Excerpted passage Start Marker
Building apps for the Shopify platform is exciting because of the millions of merchants installing them every day. But, with this same enormous scale comes enormous responsibilities. Shopify apps must meet huge scaling requirements so that the huge sales merchants run over the Black Friday/Cyber Monday (BFCM) weekend become huge successes instead of huge embarrassments.

10x scale

Over the course of BFCM, your app can generally expect up to 10 times as much traffic as it might see the weekend before. Customers place a LOT of orders over BFCM, and annoyingly, this traffic tends to be quite write-heavy – more cart changes, more checkouts, and more orders. Many merchants run flash sales which create huge spikes of writes that happen all at once. Most apps also see a spike in merchant installs and configuration changes in the weeks leading up to BCFM, as merchants prepare for their holiday season busy periods. All of this is good news for your app business but is scary as heck for the engineering team which needs to be ready for 10x traffic increases at any moment.
Excerpted passage End Marker
Entries provided Start Marker
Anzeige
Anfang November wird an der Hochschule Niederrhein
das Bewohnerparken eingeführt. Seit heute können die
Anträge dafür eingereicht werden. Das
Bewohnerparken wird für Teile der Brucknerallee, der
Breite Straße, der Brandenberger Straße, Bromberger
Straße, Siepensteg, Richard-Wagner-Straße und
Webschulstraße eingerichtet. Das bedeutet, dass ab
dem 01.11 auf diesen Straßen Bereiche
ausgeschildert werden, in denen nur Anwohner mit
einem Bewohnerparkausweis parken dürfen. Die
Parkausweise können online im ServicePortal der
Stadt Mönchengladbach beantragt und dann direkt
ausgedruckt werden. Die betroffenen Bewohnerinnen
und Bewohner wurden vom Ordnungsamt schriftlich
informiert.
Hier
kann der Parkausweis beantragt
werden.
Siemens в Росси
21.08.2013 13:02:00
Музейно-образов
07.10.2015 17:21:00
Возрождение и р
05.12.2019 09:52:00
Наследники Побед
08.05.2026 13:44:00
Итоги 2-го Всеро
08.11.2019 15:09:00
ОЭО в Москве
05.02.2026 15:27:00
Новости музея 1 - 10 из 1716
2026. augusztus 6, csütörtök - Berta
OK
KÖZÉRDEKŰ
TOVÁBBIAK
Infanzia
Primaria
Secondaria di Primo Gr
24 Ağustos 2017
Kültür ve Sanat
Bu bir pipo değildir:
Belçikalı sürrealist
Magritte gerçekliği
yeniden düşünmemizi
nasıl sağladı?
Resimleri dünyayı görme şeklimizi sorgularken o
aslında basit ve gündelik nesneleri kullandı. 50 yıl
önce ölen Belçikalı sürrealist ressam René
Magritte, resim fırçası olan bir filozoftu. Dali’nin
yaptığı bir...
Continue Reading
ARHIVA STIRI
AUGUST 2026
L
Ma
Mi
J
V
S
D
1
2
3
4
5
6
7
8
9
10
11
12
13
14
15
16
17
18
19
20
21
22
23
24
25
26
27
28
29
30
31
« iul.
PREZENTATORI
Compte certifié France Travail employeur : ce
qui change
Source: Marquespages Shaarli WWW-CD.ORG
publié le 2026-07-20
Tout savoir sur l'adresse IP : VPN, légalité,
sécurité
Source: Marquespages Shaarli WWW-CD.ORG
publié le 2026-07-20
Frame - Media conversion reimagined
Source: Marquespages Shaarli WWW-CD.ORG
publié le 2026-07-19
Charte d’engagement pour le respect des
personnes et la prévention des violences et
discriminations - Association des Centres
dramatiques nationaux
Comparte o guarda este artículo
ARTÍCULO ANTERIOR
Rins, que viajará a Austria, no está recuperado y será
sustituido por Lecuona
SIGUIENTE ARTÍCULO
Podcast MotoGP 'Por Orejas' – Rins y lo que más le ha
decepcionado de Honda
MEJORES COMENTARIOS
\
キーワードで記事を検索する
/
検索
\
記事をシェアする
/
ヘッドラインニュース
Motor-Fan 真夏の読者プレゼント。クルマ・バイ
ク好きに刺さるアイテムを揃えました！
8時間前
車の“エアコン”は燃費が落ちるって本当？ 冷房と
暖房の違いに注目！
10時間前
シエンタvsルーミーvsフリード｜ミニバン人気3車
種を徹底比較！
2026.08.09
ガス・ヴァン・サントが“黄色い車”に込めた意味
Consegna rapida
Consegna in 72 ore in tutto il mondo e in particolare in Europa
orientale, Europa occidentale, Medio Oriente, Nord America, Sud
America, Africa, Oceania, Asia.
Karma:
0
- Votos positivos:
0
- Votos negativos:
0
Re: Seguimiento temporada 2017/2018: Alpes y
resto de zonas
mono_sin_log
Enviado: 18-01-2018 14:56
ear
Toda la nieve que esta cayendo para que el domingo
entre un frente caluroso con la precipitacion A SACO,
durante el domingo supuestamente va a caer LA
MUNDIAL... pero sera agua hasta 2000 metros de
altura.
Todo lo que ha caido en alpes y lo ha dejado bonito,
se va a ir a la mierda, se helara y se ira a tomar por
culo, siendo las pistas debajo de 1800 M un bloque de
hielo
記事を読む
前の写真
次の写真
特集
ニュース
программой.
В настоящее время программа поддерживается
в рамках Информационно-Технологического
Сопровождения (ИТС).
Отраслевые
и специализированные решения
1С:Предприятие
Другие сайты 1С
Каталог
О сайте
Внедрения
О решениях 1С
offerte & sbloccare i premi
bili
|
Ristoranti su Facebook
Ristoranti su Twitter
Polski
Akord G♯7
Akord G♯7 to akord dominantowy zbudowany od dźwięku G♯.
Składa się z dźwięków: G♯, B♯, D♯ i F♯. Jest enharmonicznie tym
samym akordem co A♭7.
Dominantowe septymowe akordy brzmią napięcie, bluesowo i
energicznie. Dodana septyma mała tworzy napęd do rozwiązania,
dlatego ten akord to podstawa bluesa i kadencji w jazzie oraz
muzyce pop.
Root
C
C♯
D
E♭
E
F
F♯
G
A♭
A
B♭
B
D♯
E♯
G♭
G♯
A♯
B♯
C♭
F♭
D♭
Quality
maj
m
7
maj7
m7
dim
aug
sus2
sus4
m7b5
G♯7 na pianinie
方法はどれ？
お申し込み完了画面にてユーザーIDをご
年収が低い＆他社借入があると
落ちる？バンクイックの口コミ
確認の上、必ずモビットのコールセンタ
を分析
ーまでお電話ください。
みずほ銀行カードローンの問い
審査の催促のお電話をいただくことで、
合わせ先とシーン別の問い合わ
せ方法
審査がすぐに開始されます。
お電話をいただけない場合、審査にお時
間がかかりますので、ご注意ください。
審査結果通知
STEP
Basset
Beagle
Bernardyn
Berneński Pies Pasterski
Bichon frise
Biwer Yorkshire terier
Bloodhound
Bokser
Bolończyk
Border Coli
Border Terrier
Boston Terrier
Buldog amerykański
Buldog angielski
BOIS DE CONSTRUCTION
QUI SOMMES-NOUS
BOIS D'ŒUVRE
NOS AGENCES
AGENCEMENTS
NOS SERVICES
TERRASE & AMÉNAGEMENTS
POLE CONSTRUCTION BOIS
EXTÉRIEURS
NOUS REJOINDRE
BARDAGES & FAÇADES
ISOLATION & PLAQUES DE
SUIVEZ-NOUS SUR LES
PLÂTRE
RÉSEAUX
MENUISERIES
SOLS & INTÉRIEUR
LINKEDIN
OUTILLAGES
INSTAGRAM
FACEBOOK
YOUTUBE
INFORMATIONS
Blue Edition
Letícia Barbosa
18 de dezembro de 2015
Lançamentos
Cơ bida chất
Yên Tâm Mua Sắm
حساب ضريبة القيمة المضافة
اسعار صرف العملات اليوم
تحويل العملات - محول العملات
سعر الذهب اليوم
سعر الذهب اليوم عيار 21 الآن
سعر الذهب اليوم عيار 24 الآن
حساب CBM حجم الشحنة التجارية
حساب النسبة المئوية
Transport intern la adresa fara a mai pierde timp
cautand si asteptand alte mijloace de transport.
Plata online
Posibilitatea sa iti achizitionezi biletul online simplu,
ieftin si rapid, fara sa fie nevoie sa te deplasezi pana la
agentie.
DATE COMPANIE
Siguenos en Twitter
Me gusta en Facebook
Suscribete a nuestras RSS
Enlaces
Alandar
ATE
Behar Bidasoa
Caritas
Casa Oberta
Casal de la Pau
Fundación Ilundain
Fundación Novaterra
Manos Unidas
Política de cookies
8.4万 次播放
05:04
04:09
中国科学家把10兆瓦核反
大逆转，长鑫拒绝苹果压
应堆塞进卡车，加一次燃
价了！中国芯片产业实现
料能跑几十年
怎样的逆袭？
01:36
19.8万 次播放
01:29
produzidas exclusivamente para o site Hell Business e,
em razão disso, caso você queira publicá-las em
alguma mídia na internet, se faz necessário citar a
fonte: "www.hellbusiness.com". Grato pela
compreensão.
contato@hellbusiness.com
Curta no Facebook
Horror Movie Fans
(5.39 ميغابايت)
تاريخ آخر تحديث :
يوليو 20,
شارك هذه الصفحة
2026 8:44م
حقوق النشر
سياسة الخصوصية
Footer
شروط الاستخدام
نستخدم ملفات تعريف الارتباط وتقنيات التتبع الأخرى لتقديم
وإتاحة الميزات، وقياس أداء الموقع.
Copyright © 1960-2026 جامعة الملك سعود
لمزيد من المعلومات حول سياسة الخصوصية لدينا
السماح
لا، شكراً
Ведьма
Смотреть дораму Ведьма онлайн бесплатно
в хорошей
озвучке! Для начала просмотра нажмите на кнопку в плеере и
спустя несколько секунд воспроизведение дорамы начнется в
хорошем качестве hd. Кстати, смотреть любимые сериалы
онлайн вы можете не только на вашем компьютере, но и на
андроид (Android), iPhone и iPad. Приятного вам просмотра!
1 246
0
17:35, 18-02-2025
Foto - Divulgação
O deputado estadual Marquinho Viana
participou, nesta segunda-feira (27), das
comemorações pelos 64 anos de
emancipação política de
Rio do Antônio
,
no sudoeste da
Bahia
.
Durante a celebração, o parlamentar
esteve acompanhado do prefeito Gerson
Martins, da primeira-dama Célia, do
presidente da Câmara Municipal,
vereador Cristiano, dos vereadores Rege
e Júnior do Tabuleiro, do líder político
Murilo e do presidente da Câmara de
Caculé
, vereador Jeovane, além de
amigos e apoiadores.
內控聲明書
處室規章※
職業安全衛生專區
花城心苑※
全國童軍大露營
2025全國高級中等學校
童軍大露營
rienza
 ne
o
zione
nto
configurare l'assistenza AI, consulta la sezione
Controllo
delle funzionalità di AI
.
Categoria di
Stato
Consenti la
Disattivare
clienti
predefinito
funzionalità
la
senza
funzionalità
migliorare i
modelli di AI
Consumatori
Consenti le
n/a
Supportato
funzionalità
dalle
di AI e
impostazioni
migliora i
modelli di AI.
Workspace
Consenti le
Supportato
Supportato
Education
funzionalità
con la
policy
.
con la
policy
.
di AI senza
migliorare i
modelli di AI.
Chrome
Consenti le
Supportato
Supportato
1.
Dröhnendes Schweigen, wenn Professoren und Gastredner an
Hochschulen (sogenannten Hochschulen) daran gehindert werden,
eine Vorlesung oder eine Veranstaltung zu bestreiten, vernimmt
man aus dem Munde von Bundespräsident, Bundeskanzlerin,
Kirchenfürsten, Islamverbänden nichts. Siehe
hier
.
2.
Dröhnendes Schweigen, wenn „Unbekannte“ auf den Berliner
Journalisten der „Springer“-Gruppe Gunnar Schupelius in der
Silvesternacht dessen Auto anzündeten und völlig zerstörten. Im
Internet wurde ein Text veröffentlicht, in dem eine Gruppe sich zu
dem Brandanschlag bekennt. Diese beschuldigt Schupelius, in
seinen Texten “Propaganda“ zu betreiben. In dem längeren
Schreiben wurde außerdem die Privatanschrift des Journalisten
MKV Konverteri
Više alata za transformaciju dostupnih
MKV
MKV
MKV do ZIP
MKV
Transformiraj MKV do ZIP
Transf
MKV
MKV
Entries provided End Marker
→ Exercise set:
- 1) According to the passage on Shopify app scaling, how much traffic can an app expect over BFCM compared with the weekend before?
- 2) Transcribe everything in the Shopify app scaling passage from "Building apps for" down to "of huge embarrassments.".
- 3) Pick up the passage on preparing Shopify apps for BFCM traffic after its final sentence and keep writing it.

→ Written responses:
- 1) Up to 10 times as much traffic.

- 2)
Building apps for the Shopify platform is exciting because of the millions of merchants installing them every day. But, with this same enormous scale comes enormous responsibilities. Shopify apps must meet huge scaling requirements so that the huge sales merchants run over the Black Friday/Cyber Monday (BFCM) weekend become huge successes instead of huge embarrassments.

- 3)
The good news is that with preparation and careful analysis, you can be sure your app will scale to meet even the most demanding traffic over BFCM.

Webhooked to oblivion

The main load generated on apps over BFCM comes in the form of storefront traffic. This means that any scripts or pixels loaded on merchant storefronts will see huge traffic increases. As customers check out, you’ll also see large increases in the number of cart, checkout, and order webhooks. 

If your app needs to do any expensive work to process these webhooks it’s easy to get overwhelmed. Gadget recommends processing any and all webhook traffic in a background job where possible. This adds a queue between webhook reception and webhook processing, so you can buffer and absorb big spikes in traffic instead of dropping it or 500ing. Gadget’s Shopify Connection has robust background webhook processing built right in if you’re looking for an off-the-shelf, scalable webhook processor.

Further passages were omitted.